• _WHAT THE TASK ASKS_: Where a line in the records below contains the string "wash", tally it; give only the final number.

• _DATA EXTRACT_:

━━━

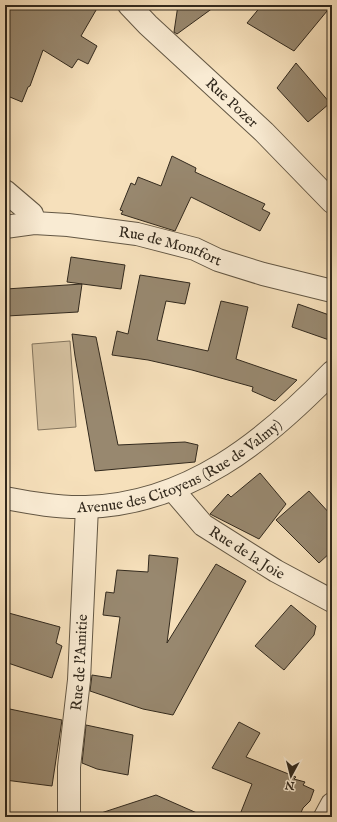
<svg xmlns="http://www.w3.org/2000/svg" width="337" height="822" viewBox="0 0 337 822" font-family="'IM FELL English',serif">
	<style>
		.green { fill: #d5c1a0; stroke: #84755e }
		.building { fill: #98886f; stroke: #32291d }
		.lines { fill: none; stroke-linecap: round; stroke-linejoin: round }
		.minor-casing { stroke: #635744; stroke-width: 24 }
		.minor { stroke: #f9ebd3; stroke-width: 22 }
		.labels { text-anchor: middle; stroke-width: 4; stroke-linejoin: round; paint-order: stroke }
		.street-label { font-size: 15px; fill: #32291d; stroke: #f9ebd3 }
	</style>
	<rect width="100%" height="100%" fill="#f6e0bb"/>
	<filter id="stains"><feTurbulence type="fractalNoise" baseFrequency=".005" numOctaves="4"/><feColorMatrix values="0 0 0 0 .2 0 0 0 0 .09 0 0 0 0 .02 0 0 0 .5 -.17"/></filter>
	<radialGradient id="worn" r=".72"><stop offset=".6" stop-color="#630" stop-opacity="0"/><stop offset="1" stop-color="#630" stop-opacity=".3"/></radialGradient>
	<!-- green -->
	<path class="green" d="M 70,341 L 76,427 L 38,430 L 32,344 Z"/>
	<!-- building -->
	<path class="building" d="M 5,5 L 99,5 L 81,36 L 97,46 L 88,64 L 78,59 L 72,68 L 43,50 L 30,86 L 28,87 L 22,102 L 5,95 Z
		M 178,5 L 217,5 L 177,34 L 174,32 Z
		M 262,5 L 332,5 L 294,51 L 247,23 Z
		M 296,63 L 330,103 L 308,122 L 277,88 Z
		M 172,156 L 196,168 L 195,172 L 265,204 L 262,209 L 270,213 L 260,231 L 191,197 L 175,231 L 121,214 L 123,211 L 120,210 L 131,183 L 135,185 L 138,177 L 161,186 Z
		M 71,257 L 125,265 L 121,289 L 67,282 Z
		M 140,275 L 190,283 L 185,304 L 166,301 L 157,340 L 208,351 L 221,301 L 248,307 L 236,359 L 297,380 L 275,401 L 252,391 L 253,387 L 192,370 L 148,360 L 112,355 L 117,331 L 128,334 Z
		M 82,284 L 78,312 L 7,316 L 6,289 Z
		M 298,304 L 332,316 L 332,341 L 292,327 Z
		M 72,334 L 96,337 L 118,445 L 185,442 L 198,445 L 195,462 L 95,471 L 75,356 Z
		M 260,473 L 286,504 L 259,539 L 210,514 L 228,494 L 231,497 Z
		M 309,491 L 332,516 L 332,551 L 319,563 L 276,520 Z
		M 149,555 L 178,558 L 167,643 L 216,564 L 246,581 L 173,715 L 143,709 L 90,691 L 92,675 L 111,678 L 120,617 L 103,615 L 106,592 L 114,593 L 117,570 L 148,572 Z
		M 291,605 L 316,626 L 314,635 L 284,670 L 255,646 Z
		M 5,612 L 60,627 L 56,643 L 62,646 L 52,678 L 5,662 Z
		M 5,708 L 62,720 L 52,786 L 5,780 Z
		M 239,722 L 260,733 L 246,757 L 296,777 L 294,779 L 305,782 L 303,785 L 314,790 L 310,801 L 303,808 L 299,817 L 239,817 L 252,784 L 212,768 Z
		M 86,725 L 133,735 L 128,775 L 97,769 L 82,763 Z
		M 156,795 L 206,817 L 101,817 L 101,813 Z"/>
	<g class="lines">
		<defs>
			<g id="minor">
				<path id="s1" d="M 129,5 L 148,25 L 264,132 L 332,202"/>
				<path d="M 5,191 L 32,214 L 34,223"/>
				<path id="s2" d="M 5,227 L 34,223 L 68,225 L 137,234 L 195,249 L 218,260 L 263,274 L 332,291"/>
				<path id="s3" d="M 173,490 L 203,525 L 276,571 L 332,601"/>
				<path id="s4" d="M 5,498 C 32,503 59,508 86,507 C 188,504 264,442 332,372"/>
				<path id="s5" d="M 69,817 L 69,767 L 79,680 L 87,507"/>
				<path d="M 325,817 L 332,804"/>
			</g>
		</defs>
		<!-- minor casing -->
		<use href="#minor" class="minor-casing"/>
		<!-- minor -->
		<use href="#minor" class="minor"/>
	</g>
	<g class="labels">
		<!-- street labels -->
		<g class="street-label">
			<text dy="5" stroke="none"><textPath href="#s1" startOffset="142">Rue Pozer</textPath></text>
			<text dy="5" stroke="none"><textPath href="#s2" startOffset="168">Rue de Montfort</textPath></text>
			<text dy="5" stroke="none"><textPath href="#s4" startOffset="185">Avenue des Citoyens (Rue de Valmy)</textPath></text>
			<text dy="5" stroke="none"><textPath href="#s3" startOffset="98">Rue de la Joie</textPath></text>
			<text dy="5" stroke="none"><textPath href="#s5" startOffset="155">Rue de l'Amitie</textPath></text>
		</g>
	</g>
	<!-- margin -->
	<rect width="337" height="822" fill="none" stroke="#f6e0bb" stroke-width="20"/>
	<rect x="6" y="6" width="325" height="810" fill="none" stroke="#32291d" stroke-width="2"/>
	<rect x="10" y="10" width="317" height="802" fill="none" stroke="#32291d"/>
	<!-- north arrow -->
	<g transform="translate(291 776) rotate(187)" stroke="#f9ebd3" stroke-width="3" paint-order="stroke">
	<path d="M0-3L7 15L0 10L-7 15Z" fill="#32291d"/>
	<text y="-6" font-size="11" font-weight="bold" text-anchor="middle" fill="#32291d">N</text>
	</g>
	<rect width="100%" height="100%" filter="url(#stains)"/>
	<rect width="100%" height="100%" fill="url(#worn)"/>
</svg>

━━━

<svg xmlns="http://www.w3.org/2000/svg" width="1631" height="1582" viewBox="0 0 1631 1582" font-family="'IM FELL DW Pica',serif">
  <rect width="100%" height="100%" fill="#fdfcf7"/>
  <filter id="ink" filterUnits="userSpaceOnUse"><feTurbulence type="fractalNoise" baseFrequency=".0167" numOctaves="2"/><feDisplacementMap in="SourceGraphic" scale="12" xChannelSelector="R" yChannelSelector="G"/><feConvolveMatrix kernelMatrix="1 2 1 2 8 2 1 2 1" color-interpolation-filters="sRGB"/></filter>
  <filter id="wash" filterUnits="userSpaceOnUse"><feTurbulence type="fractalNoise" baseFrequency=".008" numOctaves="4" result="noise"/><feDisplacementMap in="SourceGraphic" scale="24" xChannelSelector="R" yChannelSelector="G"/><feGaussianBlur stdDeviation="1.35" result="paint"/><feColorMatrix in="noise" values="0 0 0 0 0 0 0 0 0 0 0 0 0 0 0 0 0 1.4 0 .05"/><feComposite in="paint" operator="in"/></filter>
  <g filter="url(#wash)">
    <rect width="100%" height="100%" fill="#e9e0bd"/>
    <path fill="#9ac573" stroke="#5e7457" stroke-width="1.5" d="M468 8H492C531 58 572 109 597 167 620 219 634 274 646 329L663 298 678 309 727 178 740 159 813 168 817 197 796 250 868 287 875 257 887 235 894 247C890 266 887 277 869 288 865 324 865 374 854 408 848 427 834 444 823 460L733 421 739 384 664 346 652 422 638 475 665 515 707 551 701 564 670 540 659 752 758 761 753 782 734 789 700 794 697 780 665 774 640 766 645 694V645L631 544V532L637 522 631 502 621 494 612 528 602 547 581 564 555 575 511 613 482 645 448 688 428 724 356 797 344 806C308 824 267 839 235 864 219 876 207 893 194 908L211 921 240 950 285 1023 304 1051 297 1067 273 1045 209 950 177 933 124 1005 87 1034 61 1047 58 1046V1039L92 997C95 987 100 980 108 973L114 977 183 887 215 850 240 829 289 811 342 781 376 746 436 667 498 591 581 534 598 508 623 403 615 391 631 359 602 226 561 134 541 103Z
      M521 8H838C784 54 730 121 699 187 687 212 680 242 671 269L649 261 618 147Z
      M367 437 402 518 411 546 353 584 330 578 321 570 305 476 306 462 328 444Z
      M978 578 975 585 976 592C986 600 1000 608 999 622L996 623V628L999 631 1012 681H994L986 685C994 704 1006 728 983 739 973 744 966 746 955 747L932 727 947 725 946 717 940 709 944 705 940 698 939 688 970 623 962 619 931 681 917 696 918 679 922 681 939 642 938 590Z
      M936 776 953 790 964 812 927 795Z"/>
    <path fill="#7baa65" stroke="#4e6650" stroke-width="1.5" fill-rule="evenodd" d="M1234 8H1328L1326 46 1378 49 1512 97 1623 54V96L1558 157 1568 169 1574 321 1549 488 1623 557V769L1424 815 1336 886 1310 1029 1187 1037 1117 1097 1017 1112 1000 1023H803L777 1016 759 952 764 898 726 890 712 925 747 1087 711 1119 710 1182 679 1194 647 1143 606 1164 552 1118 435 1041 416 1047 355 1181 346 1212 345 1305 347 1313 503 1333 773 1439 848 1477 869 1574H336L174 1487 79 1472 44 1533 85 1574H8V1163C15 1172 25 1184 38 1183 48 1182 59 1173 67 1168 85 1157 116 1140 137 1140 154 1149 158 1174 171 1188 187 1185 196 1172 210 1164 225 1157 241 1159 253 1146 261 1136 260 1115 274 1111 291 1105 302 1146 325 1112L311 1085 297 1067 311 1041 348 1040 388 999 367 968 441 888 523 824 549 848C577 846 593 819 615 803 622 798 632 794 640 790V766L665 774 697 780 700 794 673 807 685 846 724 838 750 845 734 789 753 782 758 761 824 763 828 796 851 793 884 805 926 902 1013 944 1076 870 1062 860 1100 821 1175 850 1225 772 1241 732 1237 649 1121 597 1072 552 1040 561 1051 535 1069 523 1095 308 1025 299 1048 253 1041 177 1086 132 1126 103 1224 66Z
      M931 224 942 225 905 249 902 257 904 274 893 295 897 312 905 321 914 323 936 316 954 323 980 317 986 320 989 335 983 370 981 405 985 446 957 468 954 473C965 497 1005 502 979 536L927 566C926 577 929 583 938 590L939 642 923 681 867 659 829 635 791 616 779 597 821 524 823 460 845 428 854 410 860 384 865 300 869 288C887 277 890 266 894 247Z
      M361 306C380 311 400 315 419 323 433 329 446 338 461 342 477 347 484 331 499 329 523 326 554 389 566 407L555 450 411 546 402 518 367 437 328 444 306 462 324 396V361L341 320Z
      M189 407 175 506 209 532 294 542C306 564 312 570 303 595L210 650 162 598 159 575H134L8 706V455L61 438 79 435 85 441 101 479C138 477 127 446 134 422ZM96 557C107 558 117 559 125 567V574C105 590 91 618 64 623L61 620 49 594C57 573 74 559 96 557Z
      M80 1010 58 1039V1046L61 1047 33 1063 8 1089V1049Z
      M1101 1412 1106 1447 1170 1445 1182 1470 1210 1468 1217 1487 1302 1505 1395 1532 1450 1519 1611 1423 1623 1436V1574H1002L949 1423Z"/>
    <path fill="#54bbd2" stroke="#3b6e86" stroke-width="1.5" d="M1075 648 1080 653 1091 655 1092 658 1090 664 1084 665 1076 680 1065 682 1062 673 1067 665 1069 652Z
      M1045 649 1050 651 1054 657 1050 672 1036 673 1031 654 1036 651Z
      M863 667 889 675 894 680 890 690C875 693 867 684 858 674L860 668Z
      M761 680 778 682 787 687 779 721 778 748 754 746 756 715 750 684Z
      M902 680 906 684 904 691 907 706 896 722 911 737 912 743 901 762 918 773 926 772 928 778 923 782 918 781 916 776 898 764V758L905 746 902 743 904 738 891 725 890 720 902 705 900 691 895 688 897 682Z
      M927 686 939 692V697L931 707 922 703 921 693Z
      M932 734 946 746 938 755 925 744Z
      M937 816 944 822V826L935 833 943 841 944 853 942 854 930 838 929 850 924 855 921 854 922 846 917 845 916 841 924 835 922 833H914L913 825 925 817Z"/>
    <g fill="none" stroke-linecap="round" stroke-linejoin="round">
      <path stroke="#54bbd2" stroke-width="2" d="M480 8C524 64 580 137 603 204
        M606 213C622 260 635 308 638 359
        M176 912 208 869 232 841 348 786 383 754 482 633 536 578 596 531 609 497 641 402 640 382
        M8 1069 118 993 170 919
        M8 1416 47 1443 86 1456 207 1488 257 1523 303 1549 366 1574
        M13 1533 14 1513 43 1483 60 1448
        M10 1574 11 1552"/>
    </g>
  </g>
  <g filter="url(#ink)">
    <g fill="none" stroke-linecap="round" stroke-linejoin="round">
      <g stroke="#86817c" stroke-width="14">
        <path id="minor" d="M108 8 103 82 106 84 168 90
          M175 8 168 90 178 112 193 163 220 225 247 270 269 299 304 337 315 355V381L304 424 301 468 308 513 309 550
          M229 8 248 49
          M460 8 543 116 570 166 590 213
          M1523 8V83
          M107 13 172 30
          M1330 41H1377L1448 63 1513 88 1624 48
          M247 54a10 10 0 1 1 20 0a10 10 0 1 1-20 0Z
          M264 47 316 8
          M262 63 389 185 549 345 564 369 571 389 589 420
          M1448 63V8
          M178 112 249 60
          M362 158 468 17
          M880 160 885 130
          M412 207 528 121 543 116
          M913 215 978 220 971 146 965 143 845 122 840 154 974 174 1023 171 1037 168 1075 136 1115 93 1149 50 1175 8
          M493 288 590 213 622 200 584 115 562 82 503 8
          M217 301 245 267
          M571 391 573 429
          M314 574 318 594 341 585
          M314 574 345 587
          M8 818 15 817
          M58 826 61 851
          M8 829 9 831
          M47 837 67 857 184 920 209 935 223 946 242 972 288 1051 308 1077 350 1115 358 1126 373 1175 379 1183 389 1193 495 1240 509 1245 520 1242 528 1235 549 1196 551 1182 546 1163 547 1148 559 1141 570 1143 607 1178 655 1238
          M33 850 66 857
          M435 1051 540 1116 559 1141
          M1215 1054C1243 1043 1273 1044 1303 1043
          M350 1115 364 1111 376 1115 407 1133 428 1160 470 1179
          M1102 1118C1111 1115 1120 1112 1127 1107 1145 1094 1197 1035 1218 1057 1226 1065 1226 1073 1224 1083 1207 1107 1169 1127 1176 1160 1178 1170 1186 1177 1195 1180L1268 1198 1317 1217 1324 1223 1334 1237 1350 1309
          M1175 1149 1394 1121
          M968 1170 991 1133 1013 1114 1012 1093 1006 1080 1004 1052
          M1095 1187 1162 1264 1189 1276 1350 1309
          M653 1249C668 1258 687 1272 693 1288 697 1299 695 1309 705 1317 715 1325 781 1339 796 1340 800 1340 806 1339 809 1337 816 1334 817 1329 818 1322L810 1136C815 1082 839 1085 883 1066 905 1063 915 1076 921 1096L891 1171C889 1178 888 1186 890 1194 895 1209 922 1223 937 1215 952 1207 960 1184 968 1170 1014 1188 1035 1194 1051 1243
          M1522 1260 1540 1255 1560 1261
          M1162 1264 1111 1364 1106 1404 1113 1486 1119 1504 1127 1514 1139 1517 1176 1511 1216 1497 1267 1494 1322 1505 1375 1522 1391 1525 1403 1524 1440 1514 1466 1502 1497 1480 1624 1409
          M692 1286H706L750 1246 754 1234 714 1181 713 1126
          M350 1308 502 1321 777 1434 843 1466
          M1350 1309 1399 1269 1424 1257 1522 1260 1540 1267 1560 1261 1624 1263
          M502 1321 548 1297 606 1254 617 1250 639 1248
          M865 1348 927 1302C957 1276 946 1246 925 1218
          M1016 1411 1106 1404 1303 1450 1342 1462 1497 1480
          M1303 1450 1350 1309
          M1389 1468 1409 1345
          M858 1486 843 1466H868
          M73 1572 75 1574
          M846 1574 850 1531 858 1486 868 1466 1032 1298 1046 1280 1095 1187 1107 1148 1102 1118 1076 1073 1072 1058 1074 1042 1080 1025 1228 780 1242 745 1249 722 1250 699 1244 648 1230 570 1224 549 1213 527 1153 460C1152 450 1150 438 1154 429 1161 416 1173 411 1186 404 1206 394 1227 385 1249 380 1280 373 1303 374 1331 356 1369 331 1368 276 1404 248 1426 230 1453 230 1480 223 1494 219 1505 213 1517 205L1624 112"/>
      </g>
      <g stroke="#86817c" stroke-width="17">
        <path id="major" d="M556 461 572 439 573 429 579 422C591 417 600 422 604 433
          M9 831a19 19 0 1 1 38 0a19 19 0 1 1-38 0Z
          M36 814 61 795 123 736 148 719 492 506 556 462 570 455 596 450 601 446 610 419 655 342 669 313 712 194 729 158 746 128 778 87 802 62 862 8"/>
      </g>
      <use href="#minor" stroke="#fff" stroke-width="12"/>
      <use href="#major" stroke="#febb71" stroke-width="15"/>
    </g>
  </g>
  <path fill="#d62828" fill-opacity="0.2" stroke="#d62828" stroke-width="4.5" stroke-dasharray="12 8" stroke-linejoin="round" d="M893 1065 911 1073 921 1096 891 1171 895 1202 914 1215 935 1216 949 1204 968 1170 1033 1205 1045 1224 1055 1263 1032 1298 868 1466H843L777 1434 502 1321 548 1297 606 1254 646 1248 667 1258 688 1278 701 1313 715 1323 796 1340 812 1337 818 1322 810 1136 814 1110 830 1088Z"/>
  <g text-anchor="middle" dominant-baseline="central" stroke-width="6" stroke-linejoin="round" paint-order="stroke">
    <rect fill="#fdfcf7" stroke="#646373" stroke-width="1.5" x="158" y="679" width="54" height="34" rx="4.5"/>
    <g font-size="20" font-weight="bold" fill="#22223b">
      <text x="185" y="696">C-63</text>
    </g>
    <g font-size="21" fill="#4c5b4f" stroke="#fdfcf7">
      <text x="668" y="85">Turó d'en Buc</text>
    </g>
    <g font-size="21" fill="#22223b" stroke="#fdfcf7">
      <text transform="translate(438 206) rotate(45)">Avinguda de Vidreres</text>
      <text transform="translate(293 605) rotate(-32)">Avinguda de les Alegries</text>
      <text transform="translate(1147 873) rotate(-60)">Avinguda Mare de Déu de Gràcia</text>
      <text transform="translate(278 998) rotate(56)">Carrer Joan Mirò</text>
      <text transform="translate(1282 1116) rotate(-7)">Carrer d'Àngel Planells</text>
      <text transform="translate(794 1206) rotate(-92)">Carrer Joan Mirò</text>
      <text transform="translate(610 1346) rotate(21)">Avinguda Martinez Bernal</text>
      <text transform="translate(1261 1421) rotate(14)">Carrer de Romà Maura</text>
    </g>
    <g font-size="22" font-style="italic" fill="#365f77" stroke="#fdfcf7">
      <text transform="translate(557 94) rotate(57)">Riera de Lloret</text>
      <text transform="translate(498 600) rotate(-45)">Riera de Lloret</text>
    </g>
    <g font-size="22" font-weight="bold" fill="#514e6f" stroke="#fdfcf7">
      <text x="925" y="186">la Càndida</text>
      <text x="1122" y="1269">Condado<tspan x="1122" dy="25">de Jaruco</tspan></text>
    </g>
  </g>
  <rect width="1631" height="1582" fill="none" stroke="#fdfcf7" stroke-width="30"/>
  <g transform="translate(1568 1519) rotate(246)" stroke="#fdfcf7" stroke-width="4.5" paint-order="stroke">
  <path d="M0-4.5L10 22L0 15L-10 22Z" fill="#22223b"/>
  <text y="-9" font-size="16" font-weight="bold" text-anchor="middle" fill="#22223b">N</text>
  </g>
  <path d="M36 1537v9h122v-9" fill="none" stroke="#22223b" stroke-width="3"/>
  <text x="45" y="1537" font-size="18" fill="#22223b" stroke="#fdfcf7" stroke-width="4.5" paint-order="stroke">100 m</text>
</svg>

━━━

• _ANSWER BOX_: 2